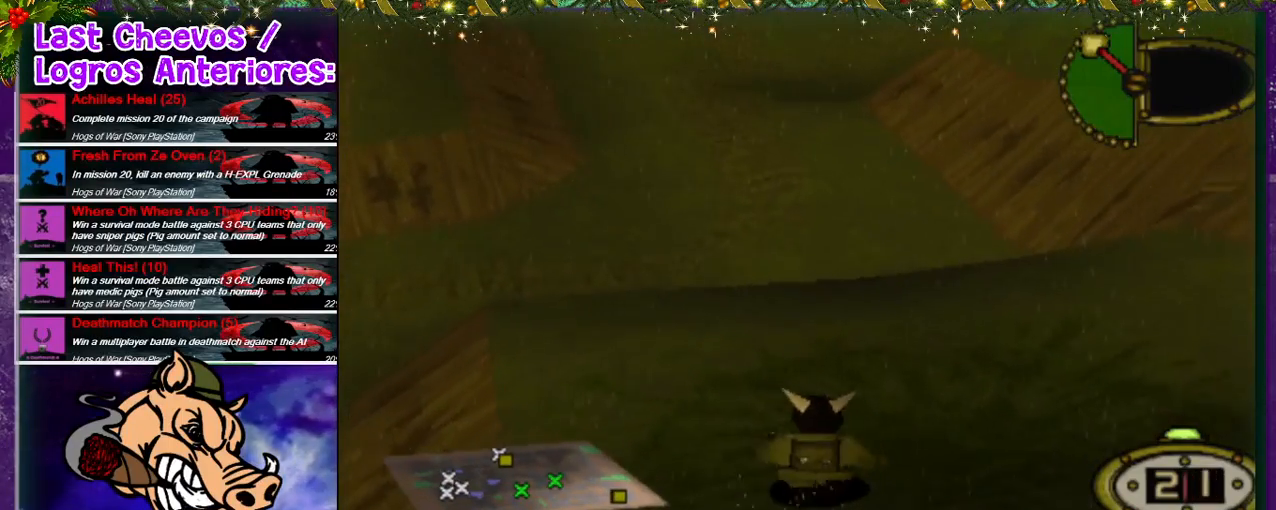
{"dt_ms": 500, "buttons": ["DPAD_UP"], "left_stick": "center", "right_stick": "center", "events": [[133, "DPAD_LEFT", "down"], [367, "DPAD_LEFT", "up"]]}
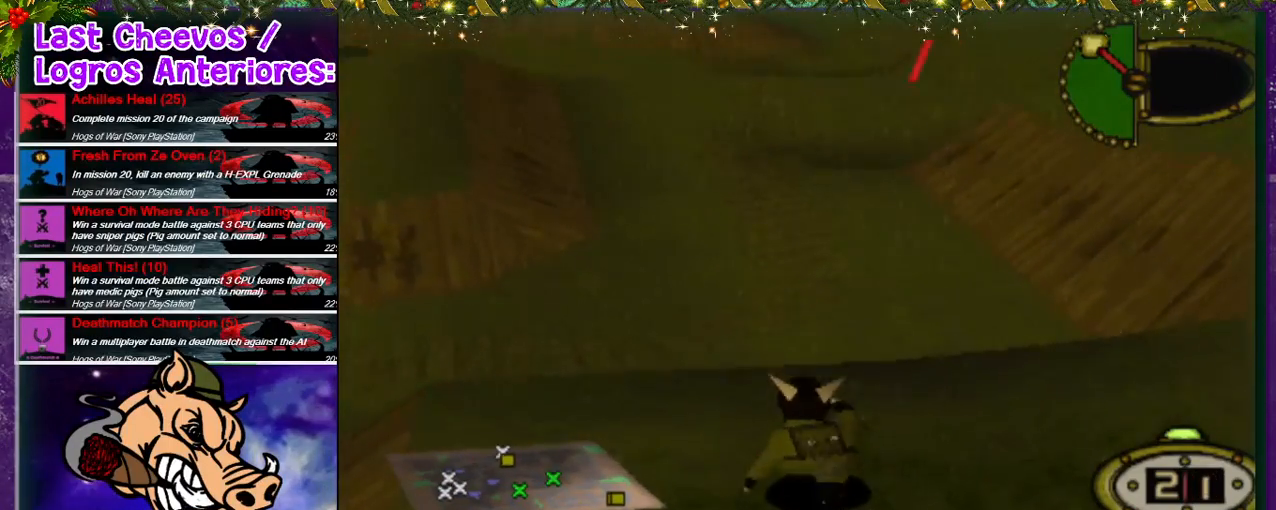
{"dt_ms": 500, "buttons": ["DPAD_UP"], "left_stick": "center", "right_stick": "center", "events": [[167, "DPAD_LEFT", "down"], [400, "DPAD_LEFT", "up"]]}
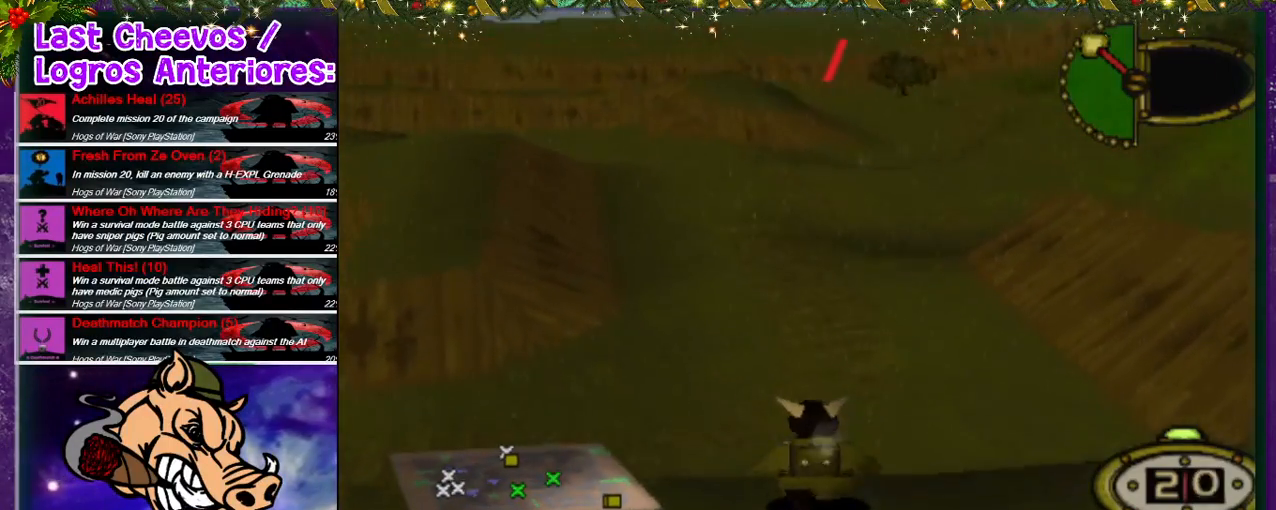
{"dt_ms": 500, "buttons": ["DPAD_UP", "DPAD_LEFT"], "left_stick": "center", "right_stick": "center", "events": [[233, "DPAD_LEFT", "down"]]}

- WHAT YOU ARE ASKED TO DO -
Write out every line above exactly as it is, leaving out the pictures.

- SOLUTION FOR THIS TASK -
{"dt_ms": 500, "buttons": ["DPAD_UP"], "left_stick": "center", "right_stick": "center", "events": [[133, "DPAD_LEFT", "down"], [367, "DPAD_LEFT", "up"]]}
{"dt_ms": 500, "buttons": ["DPAD_UP"], "left_stick": "center", "right_stick": "center", "events": [[167, "DPAD_LEFT", "down"], [400, "DPAD_LEFT", "up"]]}
{"dt_ms": 500, "buttons": ["DPAD_UP", "DPAD_LEFT"], "left_stick": "center", "right_stick": "center", "events": [[233, "DPAD_LEFT", "down"]]}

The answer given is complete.